The Cairngorms National Park Authority (CNPA) disputes claims they did not consult local land managers. Dr Sarah Henshall, Head of Conservation at CNPA, said: “We’ve done a huge amount of work with landowners, communities and farmers, starting with informal engagement back in March 2023, and then six weeks of formal engagement in August and September 2023.
“We have also done 37 site visits, looking at different pieces of land, chatting to landowners and farmers about the benefits, but also the challenges that beavers might bring.”

After being absent from Scotland for 400 years, beavers were illegally reintroduced to the Tay catchment in around 2006. Their numbers multiplied and the population caused damage to local farmland, something the Cairngorms group fears will happen to their farms too.
The CNPA argues the Cairngorms offer more suitable habitats for beavers than Tayside, making them less likely to stray onto farms. They further say the Cairngorms reintroductions have been properly licensed and methodically researched and monitored, making the risk to farmland significantly lower. The CNPA has also appointed a dedicated Beaver Officer, who will be a point of contact for farmers and help them deal early with signs of beaver damage to their farmlands.
However, farmers’ fears over reintroduction have further historical precedent than the damage in Tayside. The 1975 reintroduction of white-tailed eagles to Scotland caused problems for farmers on the west coast. They reported the huge birds were stealing lambs from their pastures which was unusual behaviour, and the problem seemed unique to Scotland.
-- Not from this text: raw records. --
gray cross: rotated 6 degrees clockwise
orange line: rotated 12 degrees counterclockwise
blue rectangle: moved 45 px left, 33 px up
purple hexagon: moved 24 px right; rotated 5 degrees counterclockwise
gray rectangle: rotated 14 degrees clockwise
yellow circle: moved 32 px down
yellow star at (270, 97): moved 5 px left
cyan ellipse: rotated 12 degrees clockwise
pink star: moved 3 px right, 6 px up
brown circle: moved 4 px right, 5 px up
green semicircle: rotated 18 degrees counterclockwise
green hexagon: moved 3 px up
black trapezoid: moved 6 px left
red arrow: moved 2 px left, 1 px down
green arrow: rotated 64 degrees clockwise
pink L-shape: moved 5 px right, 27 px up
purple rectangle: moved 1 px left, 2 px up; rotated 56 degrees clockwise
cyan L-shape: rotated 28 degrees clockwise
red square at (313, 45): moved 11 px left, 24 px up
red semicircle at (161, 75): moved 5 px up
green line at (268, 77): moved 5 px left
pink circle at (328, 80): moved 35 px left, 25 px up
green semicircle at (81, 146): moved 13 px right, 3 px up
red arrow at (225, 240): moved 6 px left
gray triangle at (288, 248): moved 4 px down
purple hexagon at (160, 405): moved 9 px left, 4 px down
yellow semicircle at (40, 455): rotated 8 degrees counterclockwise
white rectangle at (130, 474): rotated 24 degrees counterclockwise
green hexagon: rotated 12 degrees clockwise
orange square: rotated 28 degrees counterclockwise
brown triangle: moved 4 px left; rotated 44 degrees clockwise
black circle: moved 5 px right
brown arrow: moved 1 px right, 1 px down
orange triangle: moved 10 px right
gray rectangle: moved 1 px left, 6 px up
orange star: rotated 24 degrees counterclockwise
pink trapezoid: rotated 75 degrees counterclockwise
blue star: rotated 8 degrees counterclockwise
It turned out the eagles’ breeding season, when they need more food for their chicks, coincided with Scottish lambing season. However, a recent study found Scottish white-tailed eagles’ lamb consumption had significantly decreased over the past 20 years as more pairs formed and established territories.
Following the problems encountered after the reintroduction of beavers and white-tailed eagles, it is understandable some farmers are nervous about such programmes. Yet animals like wildcats, beavers and lynxes can often look after the environment better than humans can.
Beavers, in the right habitat, can make wetlands more diverse and environmentally rich, while also improving water quality. Lynxes can hunt roe deer in thick woodland where it is difficult to shoot them, leading to less overgrazing, and allowing plant life and organisms that rely on them to flourish.

Peter Cairns is executive director of SCOTLAND: The Big Picture, a rewilding charity that is advocating for the reintroduction of the lynx. He said: “Lynx could be here tomorrow, they would do their thing, and they are such shy creatures that hardly anyone would know they were here.
“It’s hard to make generalisations. Some farmers perceive that nature expansion, and people that support it, are wrestling control from a territory they once historically occupied. And farmers are just as entitled to be heard as anyone else.
“But there is no sugarcoating that we face challenges in the climate and biodiversity today that we certainly didn’t before. We can’t maintain the status quo forever.”
Tom Bowser is part of a farming family that has embraced rewilding and allowed beavers to be translocated on to their farm in Argaty. He said: “They’ve caused us no problems at all – they’ve only brought benefits. Flooding used to cost us thousands of pounds each winter, but we haven’t had any of that since they arrived.”